Task directions
Recast every line of the entries below as a Markdown table with two columns, Row and Line text, giving each line its own numbered row. Skip blank lines and leave the pictures out.
#####
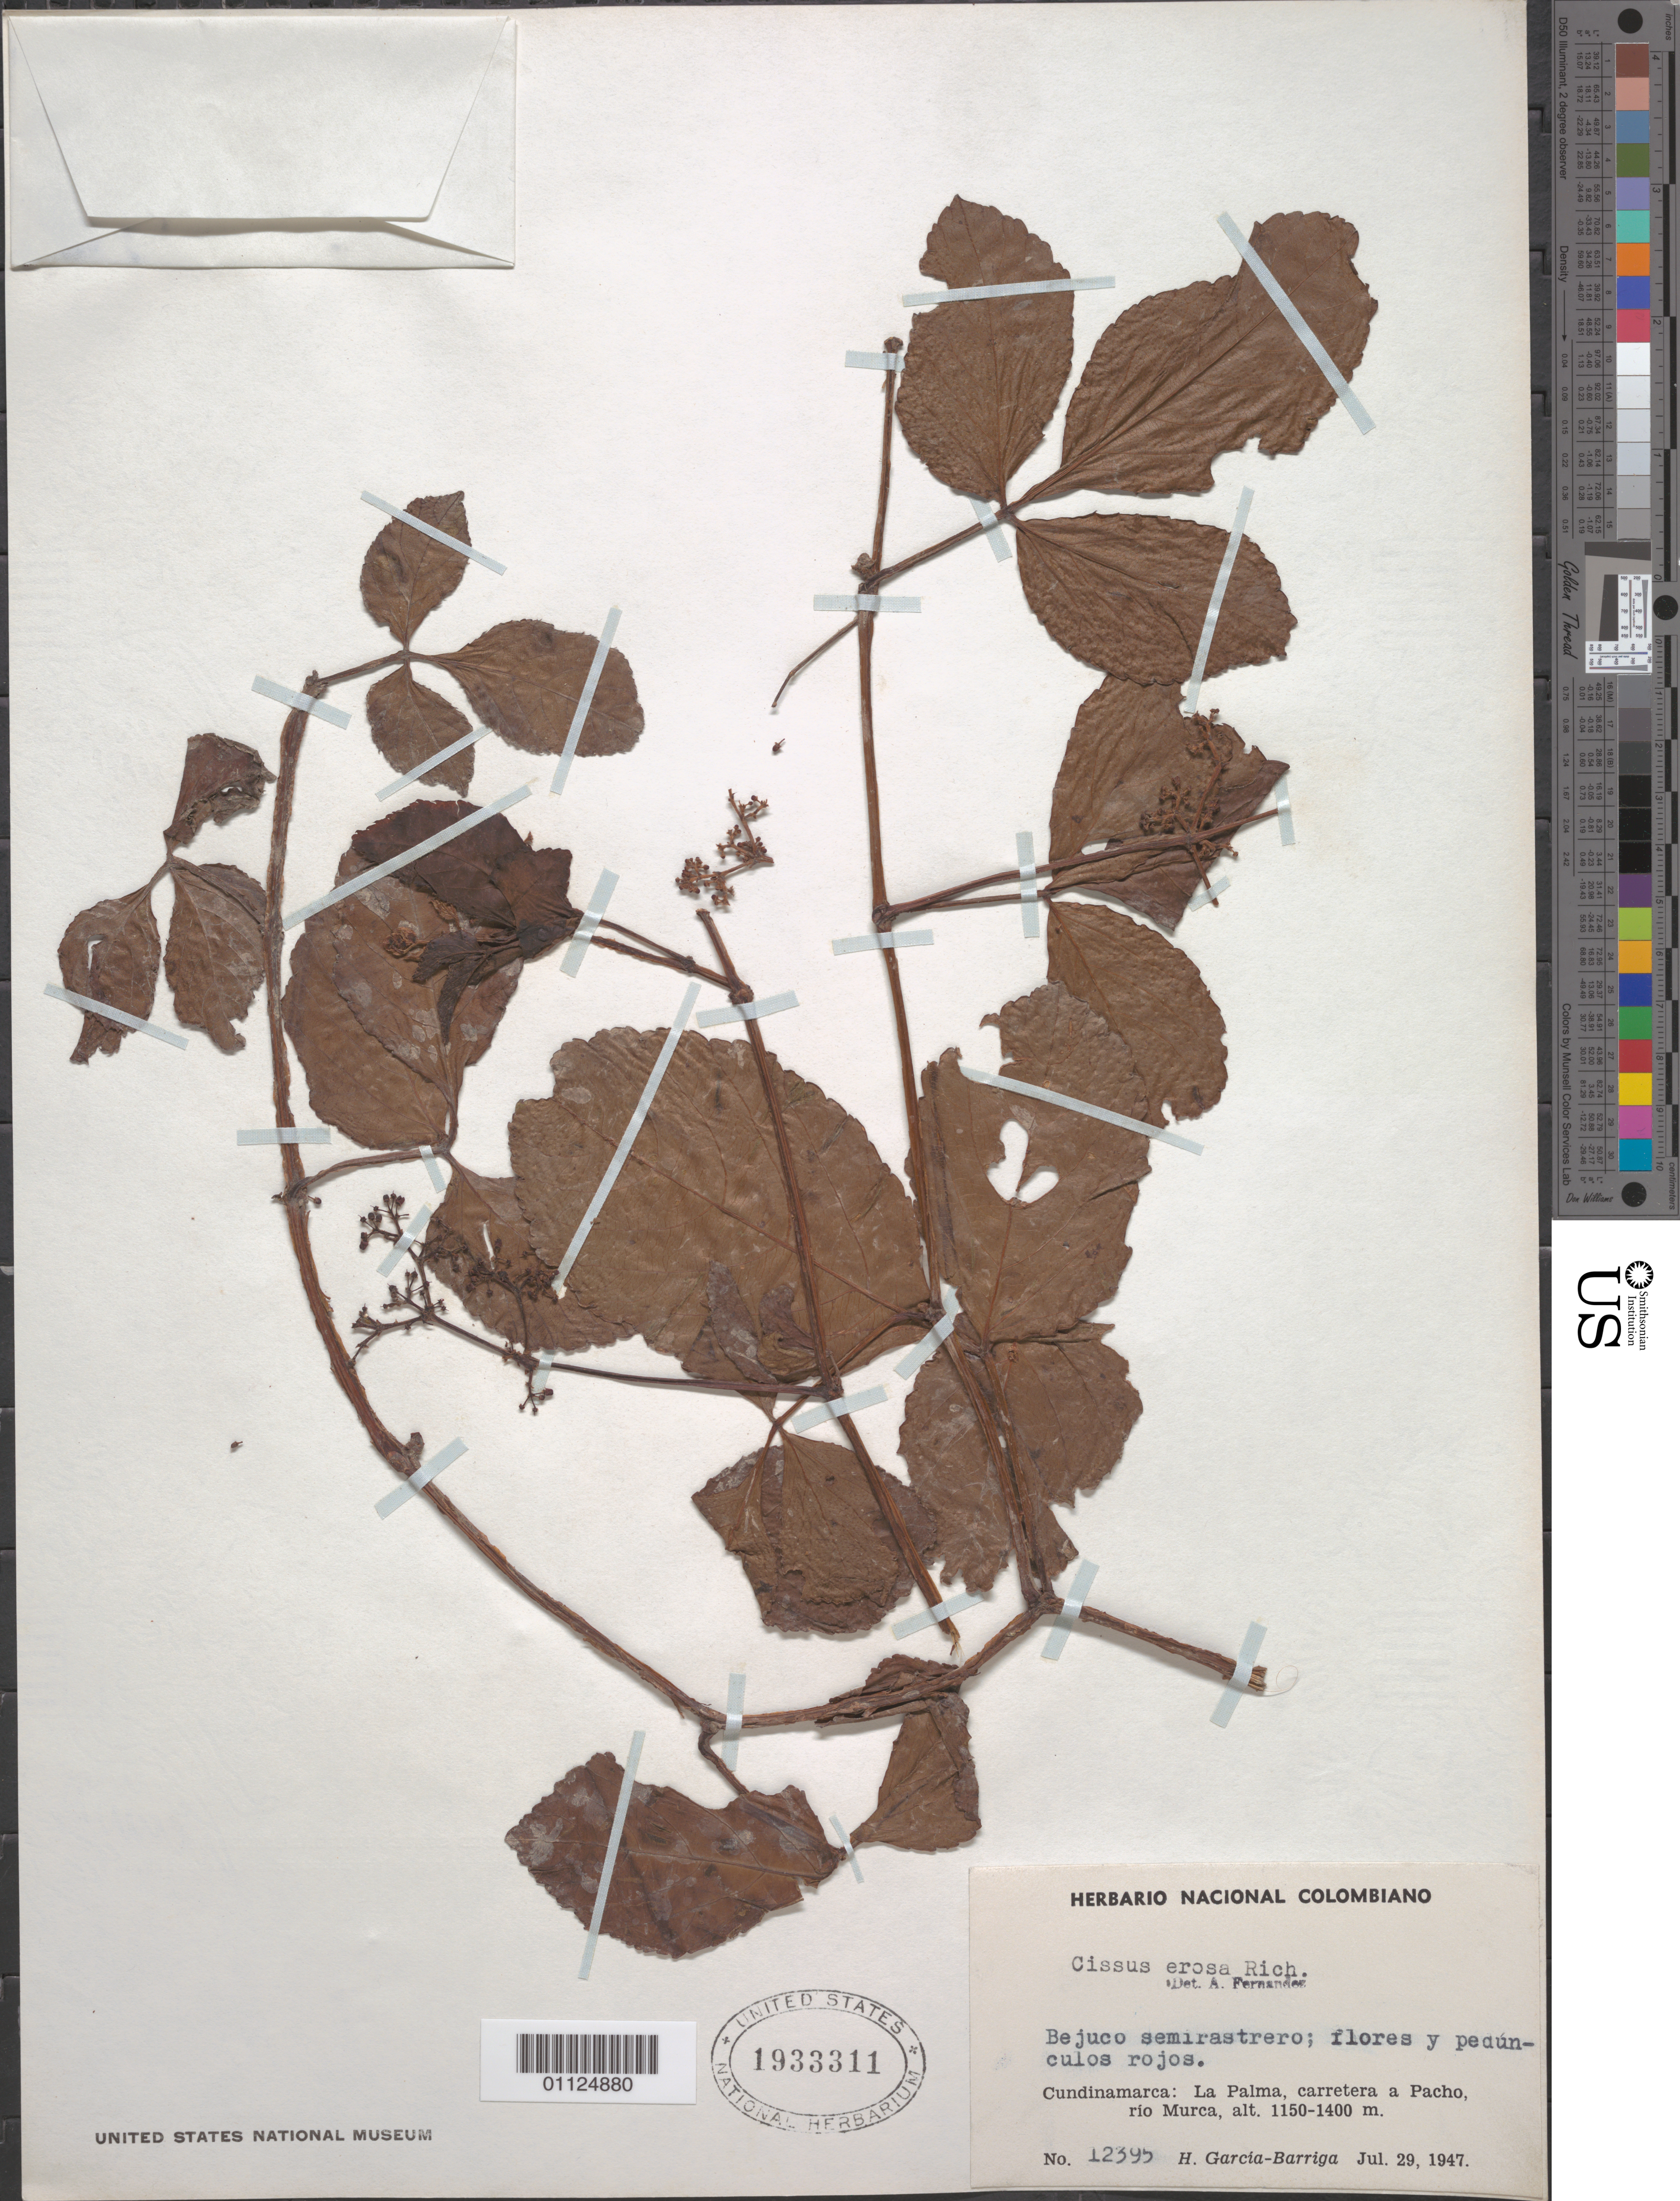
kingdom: Plantae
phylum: Tracheophyta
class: Magnoliopsida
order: Vitales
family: Vitaceae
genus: Cissus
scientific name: Cissus erosa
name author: Rich.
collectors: H. García Barriga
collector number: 12395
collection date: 1947-07-29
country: Colombia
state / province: Cundinamarca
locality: La Palma, carretera a Pacho, rio Murca.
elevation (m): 1150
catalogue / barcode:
#####
Expected answer
| Row | Line text |
|---|---|
| 1 | kingdom: Plantae |
| 2 | phylum: Tracheophyta |
| 3 | class: Magnoliopsida |
| 4 | order: Vitales |
| 5 | family: Vitaceae |
| 6 | genus: Cissus |
| 7 | scientific name: Cissus erosa |
| 8 | name author: Rich. |
| 9 | collectors: H. García Barriga |
| 10 | collector number: 12395 |
| 11 | collection date: 1947-07-29 |
| 12 | country: Colombia |
| 13 | state / province: Cundinamarca |
| 14 | locality: La Palma, carretera a Pacho, rio Murca. |
| 15 | elevation (m): 1150 |
| 16 | catalogue / barcode: |